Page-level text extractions

● ● ● ● ●

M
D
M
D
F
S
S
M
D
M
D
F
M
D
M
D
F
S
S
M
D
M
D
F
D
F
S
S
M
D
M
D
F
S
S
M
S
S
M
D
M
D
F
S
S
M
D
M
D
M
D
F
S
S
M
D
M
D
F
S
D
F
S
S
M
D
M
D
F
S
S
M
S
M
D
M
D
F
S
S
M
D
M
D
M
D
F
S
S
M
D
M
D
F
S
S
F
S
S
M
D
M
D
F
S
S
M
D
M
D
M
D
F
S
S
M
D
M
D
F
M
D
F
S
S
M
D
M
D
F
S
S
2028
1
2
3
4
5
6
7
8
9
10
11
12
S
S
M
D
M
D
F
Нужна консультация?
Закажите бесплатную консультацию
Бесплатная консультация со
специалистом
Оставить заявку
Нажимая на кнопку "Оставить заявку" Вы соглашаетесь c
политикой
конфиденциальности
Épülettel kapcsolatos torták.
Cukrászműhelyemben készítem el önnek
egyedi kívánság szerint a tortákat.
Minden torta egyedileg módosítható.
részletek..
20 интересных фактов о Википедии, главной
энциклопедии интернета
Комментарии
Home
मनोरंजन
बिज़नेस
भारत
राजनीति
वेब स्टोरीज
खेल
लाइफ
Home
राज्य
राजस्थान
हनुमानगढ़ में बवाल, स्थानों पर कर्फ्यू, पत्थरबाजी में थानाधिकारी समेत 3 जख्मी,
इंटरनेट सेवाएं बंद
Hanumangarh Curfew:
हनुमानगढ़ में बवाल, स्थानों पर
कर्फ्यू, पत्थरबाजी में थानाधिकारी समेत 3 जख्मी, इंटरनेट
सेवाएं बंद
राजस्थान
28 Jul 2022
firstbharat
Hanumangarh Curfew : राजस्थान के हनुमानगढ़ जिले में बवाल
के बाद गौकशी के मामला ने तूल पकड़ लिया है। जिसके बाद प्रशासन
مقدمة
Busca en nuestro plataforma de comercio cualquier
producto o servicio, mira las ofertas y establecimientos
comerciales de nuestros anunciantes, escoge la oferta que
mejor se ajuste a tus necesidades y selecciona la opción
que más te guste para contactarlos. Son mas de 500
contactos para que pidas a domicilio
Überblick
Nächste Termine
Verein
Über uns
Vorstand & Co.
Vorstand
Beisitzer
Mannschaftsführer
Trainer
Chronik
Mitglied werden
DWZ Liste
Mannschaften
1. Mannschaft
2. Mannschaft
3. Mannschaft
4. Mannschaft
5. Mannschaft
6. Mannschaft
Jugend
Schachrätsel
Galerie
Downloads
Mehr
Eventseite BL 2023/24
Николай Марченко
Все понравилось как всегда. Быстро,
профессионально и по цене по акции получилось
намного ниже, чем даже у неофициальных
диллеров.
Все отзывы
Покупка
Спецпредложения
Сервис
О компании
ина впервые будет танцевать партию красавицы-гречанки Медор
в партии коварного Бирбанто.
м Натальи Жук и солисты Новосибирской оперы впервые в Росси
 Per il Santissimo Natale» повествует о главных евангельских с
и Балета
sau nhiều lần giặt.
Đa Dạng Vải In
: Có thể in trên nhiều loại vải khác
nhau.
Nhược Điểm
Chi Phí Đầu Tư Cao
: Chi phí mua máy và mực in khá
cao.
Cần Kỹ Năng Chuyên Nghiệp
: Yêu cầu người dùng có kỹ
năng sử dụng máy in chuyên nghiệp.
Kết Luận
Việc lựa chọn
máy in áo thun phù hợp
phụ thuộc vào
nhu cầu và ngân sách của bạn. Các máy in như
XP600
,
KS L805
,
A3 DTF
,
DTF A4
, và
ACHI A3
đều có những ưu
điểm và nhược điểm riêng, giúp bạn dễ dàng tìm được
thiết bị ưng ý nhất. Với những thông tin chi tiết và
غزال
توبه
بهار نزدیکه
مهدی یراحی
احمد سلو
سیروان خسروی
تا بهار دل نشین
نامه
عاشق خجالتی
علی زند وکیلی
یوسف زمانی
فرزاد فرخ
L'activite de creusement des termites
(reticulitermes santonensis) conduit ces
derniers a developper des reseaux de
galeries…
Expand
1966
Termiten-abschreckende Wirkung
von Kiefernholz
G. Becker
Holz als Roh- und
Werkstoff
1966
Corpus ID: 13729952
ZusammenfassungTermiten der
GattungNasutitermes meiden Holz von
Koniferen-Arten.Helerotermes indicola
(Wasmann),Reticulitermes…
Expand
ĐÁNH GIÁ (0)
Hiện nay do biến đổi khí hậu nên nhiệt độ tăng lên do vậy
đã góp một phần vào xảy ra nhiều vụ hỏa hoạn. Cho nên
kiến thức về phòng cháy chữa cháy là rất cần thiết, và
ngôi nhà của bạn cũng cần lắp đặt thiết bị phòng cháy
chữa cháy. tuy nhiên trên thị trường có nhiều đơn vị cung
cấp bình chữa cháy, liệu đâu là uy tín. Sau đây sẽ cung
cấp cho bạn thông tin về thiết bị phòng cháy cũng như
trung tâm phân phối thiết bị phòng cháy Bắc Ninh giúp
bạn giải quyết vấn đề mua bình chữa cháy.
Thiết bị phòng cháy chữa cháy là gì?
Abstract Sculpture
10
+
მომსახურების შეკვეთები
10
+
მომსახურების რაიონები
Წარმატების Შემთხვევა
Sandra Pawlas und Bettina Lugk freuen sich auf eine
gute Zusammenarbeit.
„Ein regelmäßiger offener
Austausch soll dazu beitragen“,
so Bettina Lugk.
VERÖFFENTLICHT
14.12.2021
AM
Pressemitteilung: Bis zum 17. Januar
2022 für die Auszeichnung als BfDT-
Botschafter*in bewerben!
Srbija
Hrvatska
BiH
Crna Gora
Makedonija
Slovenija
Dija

● ● ● ● ●

*Your assignment:* Gather from the records above every line containing the string "para".

*Result for this exercise:*
que más te guste para contactarlos. Son mas de 500
contactos para que pidas a domicilio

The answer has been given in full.